In listing 9.2, I used the built-in function real to explicitly promote the integer to a real number. If you remember the type coercion rules from section 5.2.2, I could’ve done this implicitly:

res = (1.0 * sum(x)) / size(x)

Here, we implicitly promote sum(x) to a real number by multiplying it by 1.0 (a real number). We carefully enclose this operation in parentheses to ensure that it evaluates before the division with size(x), which would otherwise return an integer–not what we intended. Whether you choose to promote types explicitly or implicitly is a matter of style. Implicit usually leads to more concise code, while explicit clearly communicates the intent. Although it may take a few thought cycles to understand why we’re multiplying a number by 1.0, real(sum(x)) is as clear as you can get. This especially makes a difference when the person reading the code is your colleague from the office next door, your open source contributor in Japan, or yourself a few years from now.

Tip We repeat Tim Peters’s mantra from the Zen of Python: “Explicit is better than implicit.” Explicit type promotion, while more verbose, will almost always be clearer and easier to understand.

This takes care of integer and real data. On to logical.

The logical implementation

For the logical average implementation, we need to do something a little bit different. This is because the average value of a logical array is not well defined. The most intuitive interpretation of an average of True or False values is perhaps the probability of occurrence. If an array has 99 elements that are False and one that’s True, the average value could be interpreted as 0.01 truth probability, or 1%. For our weather average application, where we want to quantify how often the skies are clear or cloudy, this is just the right meaning, as shown in the following listing.

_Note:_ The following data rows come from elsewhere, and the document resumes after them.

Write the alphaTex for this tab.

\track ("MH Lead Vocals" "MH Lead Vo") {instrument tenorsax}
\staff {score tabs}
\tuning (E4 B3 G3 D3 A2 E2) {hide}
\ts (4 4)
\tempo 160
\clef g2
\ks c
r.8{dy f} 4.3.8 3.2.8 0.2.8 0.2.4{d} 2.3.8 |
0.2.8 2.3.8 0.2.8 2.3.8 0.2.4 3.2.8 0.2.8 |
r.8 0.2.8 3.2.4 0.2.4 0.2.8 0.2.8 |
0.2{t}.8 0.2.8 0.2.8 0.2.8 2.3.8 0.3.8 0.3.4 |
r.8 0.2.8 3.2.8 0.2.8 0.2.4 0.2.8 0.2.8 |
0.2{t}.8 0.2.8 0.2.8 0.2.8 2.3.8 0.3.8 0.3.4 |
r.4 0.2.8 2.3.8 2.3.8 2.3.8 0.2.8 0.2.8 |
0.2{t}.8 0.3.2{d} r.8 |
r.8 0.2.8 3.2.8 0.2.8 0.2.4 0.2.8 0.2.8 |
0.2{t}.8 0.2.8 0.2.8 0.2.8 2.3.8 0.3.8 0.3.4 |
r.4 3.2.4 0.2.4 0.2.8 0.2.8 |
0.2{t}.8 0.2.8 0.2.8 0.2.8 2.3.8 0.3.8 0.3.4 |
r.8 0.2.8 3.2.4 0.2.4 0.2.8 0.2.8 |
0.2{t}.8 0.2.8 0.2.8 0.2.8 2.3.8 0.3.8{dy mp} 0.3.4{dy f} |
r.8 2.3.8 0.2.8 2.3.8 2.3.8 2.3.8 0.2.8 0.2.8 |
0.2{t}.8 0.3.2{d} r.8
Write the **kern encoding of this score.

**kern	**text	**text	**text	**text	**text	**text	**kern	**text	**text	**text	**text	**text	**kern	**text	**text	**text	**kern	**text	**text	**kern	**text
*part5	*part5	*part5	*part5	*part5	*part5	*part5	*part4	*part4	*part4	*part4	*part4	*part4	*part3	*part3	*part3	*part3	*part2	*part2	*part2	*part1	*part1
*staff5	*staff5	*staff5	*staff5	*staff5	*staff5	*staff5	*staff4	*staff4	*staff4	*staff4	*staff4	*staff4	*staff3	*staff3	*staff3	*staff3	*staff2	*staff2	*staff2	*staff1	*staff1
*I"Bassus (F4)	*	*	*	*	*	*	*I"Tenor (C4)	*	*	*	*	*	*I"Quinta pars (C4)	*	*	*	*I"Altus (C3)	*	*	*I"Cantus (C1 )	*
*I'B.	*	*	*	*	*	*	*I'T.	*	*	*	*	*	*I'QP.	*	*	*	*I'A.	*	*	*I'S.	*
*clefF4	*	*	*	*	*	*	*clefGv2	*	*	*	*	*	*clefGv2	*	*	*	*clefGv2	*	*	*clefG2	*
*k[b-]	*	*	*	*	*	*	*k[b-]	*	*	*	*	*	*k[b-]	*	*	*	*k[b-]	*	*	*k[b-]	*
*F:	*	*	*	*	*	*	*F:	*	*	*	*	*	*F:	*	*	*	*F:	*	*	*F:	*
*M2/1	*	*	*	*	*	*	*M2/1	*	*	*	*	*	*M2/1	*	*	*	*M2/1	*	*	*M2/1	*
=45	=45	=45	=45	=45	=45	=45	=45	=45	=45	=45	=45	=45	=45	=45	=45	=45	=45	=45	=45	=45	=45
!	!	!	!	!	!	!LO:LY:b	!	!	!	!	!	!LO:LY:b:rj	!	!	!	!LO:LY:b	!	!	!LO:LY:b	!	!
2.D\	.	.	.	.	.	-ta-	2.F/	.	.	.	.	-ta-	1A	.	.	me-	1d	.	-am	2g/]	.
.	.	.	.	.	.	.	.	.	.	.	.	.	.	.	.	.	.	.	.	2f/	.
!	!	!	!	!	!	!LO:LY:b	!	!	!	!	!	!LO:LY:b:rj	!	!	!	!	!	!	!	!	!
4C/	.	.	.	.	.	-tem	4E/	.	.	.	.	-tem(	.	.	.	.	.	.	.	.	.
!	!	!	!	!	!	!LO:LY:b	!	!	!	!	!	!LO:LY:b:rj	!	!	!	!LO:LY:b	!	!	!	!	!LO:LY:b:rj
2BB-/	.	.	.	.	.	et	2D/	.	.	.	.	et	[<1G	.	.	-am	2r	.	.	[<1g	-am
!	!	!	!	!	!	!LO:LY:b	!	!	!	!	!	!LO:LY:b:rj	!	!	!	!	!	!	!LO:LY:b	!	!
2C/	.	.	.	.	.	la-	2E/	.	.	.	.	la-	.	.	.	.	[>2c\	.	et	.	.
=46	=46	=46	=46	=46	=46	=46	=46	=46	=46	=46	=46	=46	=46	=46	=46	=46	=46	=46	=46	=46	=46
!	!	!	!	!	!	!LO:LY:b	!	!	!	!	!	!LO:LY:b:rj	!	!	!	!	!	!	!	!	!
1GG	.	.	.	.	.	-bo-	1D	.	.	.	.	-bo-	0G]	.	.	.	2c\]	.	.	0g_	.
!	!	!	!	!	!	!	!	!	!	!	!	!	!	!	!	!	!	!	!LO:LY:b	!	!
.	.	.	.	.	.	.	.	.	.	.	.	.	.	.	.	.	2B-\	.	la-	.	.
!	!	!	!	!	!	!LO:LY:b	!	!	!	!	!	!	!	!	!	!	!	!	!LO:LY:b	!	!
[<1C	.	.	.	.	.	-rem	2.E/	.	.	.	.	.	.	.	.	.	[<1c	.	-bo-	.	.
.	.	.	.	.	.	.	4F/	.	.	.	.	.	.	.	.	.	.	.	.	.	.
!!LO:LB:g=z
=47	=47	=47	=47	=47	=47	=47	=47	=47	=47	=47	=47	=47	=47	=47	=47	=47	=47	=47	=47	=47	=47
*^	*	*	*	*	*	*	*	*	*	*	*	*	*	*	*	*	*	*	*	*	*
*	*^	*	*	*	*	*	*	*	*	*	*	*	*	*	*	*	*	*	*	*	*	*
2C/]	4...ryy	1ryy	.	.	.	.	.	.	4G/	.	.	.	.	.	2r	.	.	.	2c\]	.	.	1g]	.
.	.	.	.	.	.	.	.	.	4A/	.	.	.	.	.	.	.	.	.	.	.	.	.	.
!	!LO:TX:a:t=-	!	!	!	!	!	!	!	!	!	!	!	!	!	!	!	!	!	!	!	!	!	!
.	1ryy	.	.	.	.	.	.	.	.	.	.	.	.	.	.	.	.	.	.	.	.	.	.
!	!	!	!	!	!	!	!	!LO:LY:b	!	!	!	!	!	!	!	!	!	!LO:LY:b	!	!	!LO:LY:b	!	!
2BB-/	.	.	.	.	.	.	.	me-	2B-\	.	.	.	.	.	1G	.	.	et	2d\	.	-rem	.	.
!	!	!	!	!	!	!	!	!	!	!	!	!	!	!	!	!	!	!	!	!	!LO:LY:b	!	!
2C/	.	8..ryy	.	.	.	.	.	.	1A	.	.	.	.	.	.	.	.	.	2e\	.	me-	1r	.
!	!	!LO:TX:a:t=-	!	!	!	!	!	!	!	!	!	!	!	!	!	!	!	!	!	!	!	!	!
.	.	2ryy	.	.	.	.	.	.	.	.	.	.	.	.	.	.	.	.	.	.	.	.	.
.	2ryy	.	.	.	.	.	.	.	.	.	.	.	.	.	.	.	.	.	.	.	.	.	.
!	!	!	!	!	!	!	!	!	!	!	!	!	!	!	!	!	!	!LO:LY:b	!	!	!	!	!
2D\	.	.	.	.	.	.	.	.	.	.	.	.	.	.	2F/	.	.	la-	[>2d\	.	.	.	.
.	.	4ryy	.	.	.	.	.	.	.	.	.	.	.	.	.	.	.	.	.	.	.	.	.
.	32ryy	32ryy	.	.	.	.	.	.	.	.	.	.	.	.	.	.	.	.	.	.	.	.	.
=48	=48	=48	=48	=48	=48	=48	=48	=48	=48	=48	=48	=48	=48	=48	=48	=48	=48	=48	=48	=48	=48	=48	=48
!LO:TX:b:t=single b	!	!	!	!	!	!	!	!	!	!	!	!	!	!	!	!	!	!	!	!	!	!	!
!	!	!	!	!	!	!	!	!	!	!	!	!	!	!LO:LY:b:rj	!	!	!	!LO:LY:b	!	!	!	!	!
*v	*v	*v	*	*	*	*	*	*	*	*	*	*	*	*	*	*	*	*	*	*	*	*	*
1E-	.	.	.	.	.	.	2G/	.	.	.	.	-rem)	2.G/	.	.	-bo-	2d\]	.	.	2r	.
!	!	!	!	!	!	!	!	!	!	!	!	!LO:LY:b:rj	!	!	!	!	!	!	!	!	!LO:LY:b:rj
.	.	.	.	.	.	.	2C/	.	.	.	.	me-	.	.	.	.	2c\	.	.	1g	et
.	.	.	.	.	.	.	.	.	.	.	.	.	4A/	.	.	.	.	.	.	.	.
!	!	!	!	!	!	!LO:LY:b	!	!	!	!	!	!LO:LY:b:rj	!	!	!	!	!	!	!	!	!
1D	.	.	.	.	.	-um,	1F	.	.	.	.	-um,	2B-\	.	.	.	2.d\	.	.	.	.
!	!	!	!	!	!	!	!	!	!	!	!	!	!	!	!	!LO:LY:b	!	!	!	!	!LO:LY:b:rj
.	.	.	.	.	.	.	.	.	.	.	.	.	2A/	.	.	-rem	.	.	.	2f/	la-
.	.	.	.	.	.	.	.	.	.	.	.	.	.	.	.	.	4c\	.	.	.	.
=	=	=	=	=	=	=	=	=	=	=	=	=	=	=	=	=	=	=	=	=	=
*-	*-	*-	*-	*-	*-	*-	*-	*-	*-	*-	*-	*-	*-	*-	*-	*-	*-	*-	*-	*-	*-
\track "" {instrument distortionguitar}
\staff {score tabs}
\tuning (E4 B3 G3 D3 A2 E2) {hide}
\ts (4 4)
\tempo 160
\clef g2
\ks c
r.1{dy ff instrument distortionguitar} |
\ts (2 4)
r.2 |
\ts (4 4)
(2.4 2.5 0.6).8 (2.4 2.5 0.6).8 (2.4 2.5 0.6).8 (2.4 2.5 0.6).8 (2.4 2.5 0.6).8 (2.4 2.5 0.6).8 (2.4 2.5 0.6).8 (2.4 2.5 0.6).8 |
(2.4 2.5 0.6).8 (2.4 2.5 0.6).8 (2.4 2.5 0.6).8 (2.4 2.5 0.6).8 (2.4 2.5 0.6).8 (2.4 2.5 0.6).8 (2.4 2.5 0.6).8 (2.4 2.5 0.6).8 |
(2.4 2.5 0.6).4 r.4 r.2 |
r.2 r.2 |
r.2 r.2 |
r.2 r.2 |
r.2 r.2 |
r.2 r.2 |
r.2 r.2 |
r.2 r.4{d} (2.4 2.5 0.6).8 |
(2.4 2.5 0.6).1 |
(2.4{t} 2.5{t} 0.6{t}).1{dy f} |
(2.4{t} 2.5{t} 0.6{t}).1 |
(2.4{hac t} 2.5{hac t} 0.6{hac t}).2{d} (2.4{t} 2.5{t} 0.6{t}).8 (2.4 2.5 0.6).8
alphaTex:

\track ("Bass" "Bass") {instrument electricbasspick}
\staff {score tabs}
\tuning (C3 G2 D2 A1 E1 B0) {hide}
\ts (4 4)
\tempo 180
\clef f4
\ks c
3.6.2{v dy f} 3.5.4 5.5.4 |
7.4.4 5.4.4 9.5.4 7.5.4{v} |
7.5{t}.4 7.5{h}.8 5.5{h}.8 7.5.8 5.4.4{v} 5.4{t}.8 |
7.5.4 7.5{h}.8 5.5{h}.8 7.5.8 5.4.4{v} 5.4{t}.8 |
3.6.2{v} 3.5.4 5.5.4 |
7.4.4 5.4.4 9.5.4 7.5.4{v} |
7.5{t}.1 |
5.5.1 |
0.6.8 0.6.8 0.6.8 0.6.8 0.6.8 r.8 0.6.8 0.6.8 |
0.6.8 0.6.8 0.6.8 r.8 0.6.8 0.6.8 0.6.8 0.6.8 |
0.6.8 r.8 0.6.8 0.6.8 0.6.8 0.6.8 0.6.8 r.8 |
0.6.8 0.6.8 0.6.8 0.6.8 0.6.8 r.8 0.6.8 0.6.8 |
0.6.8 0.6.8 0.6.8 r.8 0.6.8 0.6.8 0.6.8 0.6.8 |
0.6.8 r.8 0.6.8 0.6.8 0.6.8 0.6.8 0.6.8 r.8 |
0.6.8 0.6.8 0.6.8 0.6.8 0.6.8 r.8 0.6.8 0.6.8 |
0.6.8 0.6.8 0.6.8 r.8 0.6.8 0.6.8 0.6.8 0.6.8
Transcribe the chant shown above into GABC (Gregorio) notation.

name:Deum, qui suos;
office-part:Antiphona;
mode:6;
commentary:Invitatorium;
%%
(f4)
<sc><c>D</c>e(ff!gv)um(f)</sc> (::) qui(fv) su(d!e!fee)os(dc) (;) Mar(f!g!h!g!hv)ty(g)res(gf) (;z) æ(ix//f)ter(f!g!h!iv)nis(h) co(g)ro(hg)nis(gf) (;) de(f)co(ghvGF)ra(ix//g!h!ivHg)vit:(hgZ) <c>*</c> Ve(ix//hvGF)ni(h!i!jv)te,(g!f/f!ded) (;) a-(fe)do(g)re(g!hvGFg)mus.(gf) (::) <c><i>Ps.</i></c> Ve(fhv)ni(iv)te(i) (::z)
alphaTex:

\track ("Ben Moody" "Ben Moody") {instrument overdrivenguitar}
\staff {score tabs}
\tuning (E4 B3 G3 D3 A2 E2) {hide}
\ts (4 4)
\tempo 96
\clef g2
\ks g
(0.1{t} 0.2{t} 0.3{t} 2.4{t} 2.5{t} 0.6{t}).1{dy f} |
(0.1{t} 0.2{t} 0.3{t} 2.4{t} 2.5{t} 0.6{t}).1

Listing 9.3 A function to average an array of logical values

pure real function average_logical(x) result(res)
  logical, intent(in) :: x(:)
  res = real(count(x), kind=kind(res)) / size(x)      ❶
end function average_logical

❶ Counts the number of True elements, casts it to real, then divides by the total number

Here, we’re using the built-in function count, which returns the number of elements in a logical array x (whether a variable or an expression) that evaluate as .true.. By counting the number of True elements and dividing that by the size of the array, we effectively define our average of the logical array as a real number between 0, if all elements are .false., and 1, if all elements are .true..

And that’s all as far as specific procedures are concerned. Our next step is to write the generic interface that will override these procedures. If you’re following along with the code checked out from the GitHub repo, these functions are implemented in src/mod_average.f 90.